> _Text section_:
- Opening Delimiter -

One Colombian actress is stepping out of the spotlight and into the country’s stigmatized prison systems in an effort to rehabilitate incarcerated women and men. CCTV America’s Michelle Begue reported from Bogota.
Two years ago, a Colombian actress, Johana Bahamon, visited a prison for the first time to be a judge in a beauty pageant for inmates. The experience changed her life.
“Normally, when you leave a prison you never want to go back, because of the negative and strong energy. But when I left there, I knew I needed to be there,” Bahamon said.
She canceled a trip to study acting in New York and spent the next three months building a theater program in El Buen Pastor, a prison for women.
“The objective in the beginning was for the inmates to have contact with the outside world. That was my first motivation. Then, we started to do drama therapy, so through the characters they could drive out their problems, and that’s a real therapy,” Bahamon said.

- Closing Delimiter -

> _Work item_:
In the report on the Colombian actress, what was the name of the women's prison where she built a theater program? These items were drawn from a separate source.

Records from a data collection:
- Opening Delimiter -

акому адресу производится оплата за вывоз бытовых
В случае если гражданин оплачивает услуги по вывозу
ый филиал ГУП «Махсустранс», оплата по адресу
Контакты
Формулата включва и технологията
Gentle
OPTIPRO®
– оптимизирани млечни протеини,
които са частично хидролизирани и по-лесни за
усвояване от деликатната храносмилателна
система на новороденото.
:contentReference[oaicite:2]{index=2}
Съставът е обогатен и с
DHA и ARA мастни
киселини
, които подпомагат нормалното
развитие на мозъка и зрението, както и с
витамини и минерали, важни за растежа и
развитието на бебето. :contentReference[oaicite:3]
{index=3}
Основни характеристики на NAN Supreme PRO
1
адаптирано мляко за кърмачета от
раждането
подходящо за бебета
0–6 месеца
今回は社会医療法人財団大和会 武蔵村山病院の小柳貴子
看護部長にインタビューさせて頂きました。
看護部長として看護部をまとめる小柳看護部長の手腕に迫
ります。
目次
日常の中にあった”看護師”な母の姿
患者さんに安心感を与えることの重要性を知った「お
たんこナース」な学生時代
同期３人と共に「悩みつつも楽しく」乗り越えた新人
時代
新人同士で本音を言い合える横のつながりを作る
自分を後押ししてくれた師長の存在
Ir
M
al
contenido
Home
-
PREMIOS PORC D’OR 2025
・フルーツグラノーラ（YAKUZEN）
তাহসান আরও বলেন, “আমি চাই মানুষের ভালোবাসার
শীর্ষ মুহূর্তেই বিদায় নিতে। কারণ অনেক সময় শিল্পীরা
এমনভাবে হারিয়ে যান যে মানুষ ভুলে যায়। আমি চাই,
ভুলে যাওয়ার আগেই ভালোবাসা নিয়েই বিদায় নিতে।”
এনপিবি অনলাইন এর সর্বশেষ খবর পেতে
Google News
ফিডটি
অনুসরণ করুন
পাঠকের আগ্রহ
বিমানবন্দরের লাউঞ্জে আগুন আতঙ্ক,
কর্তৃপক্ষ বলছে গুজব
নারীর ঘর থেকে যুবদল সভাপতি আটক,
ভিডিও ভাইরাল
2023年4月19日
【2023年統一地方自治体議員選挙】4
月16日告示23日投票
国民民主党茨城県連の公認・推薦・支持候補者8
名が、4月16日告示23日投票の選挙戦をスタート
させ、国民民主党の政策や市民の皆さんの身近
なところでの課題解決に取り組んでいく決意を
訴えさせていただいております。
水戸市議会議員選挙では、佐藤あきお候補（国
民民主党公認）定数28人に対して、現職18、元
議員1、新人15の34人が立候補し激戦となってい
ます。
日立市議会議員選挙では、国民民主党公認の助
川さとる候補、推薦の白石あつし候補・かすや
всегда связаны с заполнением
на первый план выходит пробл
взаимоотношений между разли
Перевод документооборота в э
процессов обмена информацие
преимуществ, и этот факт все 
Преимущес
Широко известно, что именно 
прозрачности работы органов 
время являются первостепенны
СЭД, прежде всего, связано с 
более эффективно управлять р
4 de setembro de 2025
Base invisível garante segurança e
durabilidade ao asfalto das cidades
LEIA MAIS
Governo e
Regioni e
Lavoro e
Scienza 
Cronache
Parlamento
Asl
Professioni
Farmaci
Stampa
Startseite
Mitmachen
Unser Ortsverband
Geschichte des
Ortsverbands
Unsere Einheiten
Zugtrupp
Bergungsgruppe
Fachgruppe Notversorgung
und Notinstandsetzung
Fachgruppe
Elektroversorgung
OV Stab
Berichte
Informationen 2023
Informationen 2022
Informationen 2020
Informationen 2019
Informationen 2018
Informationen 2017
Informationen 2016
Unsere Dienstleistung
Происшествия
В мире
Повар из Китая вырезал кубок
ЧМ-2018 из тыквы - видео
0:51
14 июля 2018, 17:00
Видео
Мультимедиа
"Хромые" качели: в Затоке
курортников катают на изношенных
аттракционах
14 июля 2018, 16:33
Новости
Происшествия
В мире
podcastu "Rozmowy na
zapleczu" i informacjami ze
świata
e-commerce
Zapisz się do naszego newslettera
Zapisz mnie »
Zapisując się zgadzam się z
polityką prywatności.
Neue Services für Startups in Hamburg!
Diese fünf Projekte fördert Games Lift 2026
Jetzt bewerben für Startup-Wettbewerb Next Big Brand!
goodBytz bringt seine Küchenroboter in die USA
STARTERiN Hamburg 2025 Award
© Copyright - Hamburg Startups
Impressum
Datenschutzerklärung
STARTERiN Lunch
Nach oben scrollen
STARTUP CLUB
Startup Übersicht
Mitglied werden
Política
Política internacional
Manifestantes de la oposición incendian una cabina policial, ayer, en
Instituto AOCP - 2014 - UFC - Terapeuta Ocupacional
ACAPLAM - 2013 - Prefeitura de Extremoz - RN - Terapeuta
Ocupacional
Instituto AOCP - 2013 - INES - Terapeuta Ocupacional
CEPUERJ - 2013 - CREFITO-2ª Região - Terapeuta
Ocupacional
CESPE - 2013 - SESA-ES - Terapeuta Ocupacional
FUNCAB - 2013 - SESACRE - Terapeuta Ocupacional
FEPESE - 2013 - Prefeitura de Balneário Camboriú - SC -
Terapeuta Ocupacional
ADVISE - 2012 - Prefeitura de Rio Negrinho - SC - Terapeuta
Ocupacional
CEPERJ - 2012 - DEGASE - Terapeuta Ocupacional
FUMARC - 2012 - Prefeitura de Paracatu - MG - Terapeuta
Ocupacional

- Closing Delimiter -

> _Exercise solution_:
El Buen Pastor.